Menerima Itu Sempurna | Tentang Intensitas Kehidupan

"...gelap adalah teman setia dari waktu-waktu yang hilang...".

Iya benar sekali, akhiran lirik dari lagu Sebelah Mata yang dinyanyikan Efek Rumah Kaca menutup playlist music player sore ini. Memang kerap kali telinga ini dijejali alunan-alunan lagu yang diperdengarkan musisi/band indie (non-major label) negeri ini. Mengapa demikian, entahlah saya juga kurang mengerti. Mungkin sebelah telinga saya muak dengan kemunafikan acara musik tv dipagi hari, atau bahkan keduanya dipaksa tidak menyukainya sama sekali. Ya, beberapa tahun belakangan ini saya memang sama sekali tidak menyentuh tell-lie-vision (dibaca; kebohongan yang dipertontonkan dan diperdengarkan). Dan Alhamdulillah saya sehat tidak terjadi apa-apa dengan otak saya. Sudahlah itu tidak penting karena saya memang tidak ingin berpanjang-lebar dengan hal itu. Hehe ☺

Mungkin sebagian dari kita pernah mengalami hal yang membuat kita berkecil hati, terasa kehampaan itu datang pada hidup kita. Mulai dari keresahan kecil, kegelisahan menengah hingga konflik yang memusingkan pikiran kita. Kegundahan-kegundahan itu tentu tidak datang tanpa hikmah, yang pasti itu semua pernah kita alami. Terutama untuk diri saya pribadi sebagai manusia biasa, yang tak lepas dari jeratan masalah tersebut. Itu pertanda bahwa kita masih bernafas, masih hidup.

Datang ke konser penyanyi idola, sing a long bersama teman-teman yang lain. Berjingkrak bergoyang seirama sampai lupa akan bau keringat sendiri sangat tidak sedap begitupun dengan teman dekat kita. Lalu setelah usai, pulang kerumah sendiri dan merasakan lagi ketidakberartian diri. Itu hampa.

----

→ Tugas Kerja a: Sebutkan setiap baris entri yang memuat kata "commandes", dengan membedakan huruf besar dan huruf kecil.

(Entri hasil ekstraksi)
----

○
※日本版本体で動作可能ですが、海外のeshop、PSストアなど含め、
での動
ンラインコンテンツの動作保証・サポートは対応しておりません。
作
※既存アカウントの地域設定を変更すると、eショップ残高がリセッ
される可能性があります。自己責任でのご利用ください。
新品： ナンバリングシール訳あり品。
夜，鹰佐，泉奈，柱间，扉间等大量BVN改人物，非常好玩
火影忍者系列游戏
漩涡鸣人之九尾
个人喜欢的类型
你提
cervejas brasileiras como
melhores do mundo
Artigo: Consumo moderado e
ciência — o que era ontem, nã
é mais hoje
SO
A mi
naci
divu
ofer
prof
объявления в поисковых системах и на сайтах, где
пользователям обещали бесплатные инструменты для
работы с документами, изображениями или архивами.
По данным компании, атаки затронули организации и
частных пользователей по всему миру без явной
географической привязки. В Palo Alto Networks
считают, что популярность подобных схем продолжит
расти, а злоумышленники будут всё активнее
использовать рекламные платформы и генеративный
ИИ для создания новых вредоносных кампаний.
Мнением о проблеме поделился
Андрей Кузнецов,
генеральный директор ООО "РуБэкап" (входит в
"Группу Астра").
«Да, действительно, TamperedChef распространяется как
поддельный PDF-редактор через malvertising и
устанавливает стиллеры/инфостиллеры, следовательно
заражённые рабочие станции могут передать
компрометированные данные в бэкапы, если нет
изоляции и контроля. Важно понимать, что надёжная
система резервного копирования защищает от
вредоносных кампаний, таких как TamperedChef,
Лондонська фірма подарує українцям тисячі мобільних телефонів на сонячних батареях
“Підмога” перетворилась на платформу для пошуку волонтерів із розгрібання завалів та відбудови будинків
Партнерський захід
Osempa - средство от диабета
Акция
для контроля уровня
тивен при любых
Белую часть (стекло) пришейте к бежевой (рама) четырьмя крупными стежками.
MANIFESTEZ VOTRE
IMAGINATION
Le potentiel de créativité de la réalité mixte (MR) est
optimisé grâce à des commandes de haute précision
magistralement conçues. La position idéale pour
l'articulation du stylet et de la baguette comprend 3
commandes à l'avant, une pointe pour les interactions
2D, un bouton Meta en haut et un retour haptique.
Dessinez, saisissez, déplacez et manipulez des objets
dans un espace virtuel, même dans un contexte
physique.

----

→ Tugas Kerja b: Lanjutkan tulisan tentang menerima hidup dan intensitas kehidupan itu, mulai setelah kalimat terakhirnya.

→ Hasil a:
optimisé grâce à des commandes de haute précision
commandes à l'avant, une pointe pour les interactions

→ Hasil b:
Hang-out bersama teman, jalan-jalan menelanjangi setiap stand pakaian dimall. Hunting sesuatu yang dianggap baru agar tidak ketinggalan jaman. Sepulangnya kita merasa semua itu tidak melegakan rasa haus kita akan kebaruan. Hampa.

Update status dimedia sosial, berkata-kata bijak bak seorang motivator atau cenderung menggurui layaknya dosen. Tidak lain tidak bukan adalah hasil salinan pemikiran orang lain. Atau menghujat ini itu, sindir sana sindir sini tanpa dasar yang jelas. Pada akhirnya merasa bahwa diri kita memang tidak berarti apa-apa. Hampa.

Bercanda, menertawakan hal-hal konyol dengan sahabat terdekat. Pergi karaoke'an, menyanyikan lagu bermacam genre dan melampiaskan segala penat, namun diujung waktu nyatanya tak berguna. Hampa.

Banyak tawa, banyak kasih sayang dari orang-orang disekitar kita. Namun hati kecil tetap merasakan kesendirian ditengah keramaian itu. Tertawa dengan semua senyum palsu. Masih bertanya-tanya akan apa itu arti bahagia. Hampa.

Hingga pada waktu tertentu, kita melihat teman yang mengalami kesusahan. Kita mencoba membantu dengan segala kemampuan yang kita miliki. Tanpa pamrih apapun. Dia berucap terimakasih yang tidak berujung, kita membalas dengan ikhlas hati dan senyuman. Kita merasa diri ini berguna. Kita bahagia. Kita ada.

Mendengarkan cerita sahabat yang baru saja putus, ataupun mengalami kerenggangan dihubungannya. Ada pula yang mengadu bahwa dia sedang terbelit konflik dikehidupannya sosialnya. Dengan terbuka kita merangkulnya memberikan semangat dan memotivasi positif untuk kedepannya. Dia merasa kita sahabat yang care dengannya. Terbangun kembali goodmood'nya. Kita berguna. Kita ada.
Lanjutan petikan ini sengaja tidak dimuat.